Constitutional lawyers have identified the proposed use of enabling provisions within Great Repeal Bill as a stumbling block to achieving enhanced Parliamentary sovereignty. The Department for Exiting the European Union’s announcement states “The Repeal Bill will include powers for ministers to make some changes by secondary legislation, giving the Government the flexibility to take account of the negotiations with the EU as they proceed.” Such enabling provisions may give ministers the power to amend or repeal former EU law based on the Great Repeal Act using ‘light touch’ secondary legislation. Of particular concern are so called ‘Henry VIII’ clauses which would allow for the repeal of primary law without further Parliamentary scrutiny, these could open up employment law that is already enacted by Acts of Parliament to amendment or repeal. It raises concerns that the ‘back door’ is left open for the Government to make significant changes to employment law without full debate or scrutiny. The scope and exercise of such powers will delineate the potential for Parliamentary (democratic) debate about what employment standards are expected by workers and employers within the UK.
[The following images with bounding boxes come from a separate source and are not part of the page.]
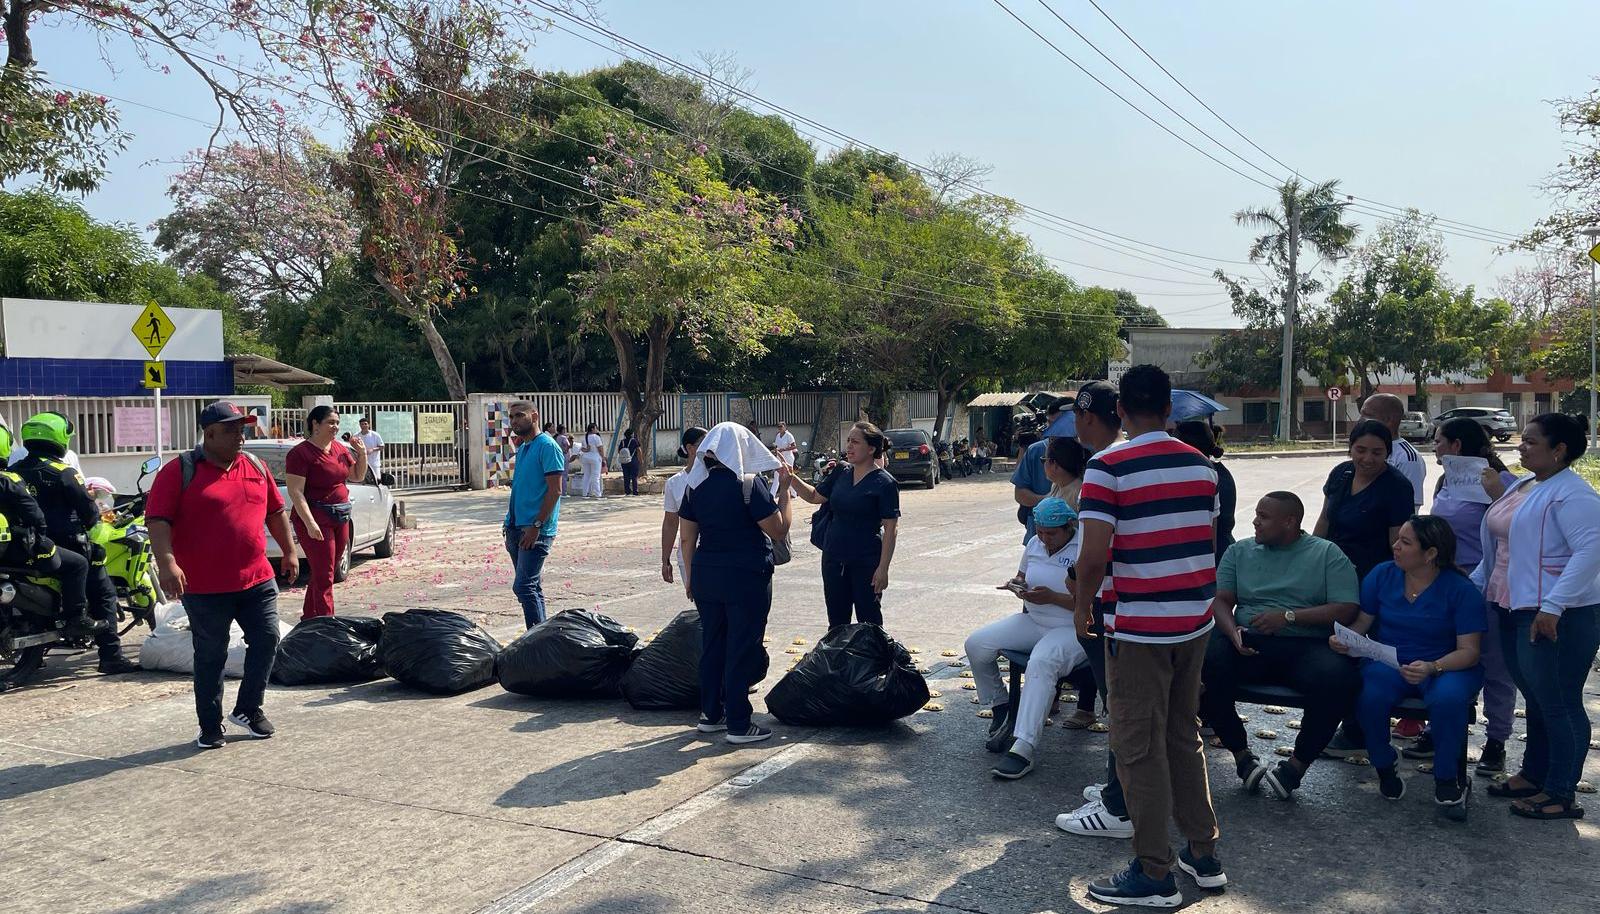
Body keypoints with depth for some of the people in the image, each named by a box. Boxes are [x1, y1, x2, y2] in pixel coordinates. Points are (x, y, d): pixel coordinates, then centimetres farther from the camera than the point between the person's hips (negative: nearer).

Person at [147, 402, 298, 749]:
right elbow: (158, 520, -14)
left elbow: (275, 511, 18)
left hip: (257, 580, 5)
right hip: (205, 587, -5)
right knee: (211, 657, 5)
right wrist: (166, 563, -26)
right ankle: (210, 727, 18)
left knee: (266, 640, 5)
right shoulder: (179, 471, -7)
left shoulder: (255, 466, 10)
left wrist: (289, 551, 17)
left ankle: (248, 709, 24)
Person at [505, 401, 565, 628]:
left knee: (524, 586, -13)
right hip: (517, 528, 9)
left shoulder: (547, 446, -11)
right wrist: (510, 525, 16)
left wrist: (536, 526, -20)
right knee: (532, 587, 12)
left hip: (536, 530, -9)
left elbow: (555, 490, -16)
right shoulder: (522, 448, 16)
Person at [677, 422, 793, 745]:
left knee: (711, 645, 16)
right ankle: (738, 725, 8)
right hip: (746, 578, -6)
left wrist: (690, 576, 17)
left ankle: (710, 715, 26)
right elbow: (779, 530, -11)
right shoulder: (748, 485, -14)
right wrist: (784, 488, -3)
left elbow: (687, 538, 7)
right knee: (742, 650, 2)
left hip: (706, 576, 6)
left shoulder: (695, 486, 3)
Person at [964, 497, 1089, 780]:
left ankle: (1024, 748, -41)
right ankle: (1001, 711, 11)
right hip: (1033, 621, 8)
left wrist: (1052, 597, -24)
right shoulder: (1034, 544, 8)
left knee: (1042, 661, -38)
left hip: (1072, 629, -7)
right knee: (976, 644, -9)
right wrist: (1017, 585, -2)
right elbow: (1021, 577, 23)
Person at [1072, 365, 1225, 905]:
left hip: (1140, 626, -7)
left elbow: (1094, 554, -19)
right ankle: (1203, 854, 27)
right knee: (1185, 738, 19)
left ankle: (1154, 874, 10)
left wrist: (1083, 607, -3)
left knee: (1140, 748, 3)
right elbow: (1210, 543, 12)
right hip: (1196, 620, 7)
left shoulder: (1108, 466, -14)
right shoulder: (1200, 464, 6)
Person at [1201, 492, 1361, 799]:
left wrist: (1290, 616, -13)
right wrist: (1233, 631, -14)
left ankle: (1298, 762, -9)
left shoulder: (1328, 554, 8)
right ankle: (1241, 753, -7)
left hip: (1307, 645, -2)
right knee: (1203, 665, -29)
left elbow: (1347, 610, -2)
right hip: (1248, 643, 2)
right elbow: (1221, 601, 8)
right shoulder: (1239, 551, 16)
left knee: (1338, 680, -35)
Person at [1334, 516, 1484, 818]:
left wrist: (1432, 667, -31)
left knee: (1448, 698, -36)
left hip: (1446, 667, -2)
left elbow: (1469, 651, -13)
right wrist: (1342, 639, -19)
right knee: (1370, 696, -31)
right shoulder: (1382, 575, 2)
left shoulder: (1461, 589, -9)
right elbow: (1361, 622, 5)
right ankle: (1384, 769, -2)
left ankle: (1446, 781, -10)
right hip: (1388, 663, 2)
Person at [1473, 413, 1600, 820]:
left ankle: (1561, 795, 9)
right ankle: (1533, 775, 30)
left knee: (1558, 705, 0)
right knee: (1536, 700, 19)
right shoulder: (1520, 486, 14)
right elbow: (1499, 546, 23)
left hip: (1556, 618, -9)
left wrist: (1552, 607, -27)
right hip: (1516, 610, 9)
The size and shape of the ‘back door’ is yet to be seen but talking about assurances that the Government has given on worker’s rights one legal expert notes

“There’s a definite “fox in charge of the henhouse” vibe here – quite literally so, if we remind ourselves of cabinet minister Liam Fox’s attitude to EU employment regulation”.

Workers and trade unions are right to be concerned and to seek legal mechanisms to guarantee employment rights.

Attempts to assure worker’s rights

Labour MP Melanie Onn introduced a private members Bill ‘The Workers’ Rights (Maintenance of EU Standards) Bill’ as an attempt to ensure that the current legal regime remains in place, however this was ‘talked out’ of Parliament on Friday (13th January).

Several amendments to the ‘Article 50 Bill’ (European Union (Notification of Withdrawal) Bill 2016-17) seeking to protect employment law were tabled. These took different forms, some sought to ensure  that the Prime Minister have regard to the public interest in existing social rights and others sought to ensure that current provisions are maintained and that Parliament has full scrutiny of any proposed changes to primary and secondary law. None of these amendments have held.

My view

Whilst some have argued that the removal of key employment protections that derive from EU law would be ‘politically unthinkable’ others argue that it would be ‘naïve’ to assume that any of the rights derived from EU law would be immune from repeal. It is my view is that a government with a deregulatory agenda can make important changes to employment law that are far reaching yet subtle, even where whole-sale deregulation would be politically unworkable (see previous blog post). The use of Henry VIII clauses within the proposed ‘Great Repeal Act’ could facilitate far-reaching changes without commensurate democratic debate. Employment law is complicated stuff, nothing short of a full and open democratic debate can support its appropriate reform. The Brexit domain is a million miles from this.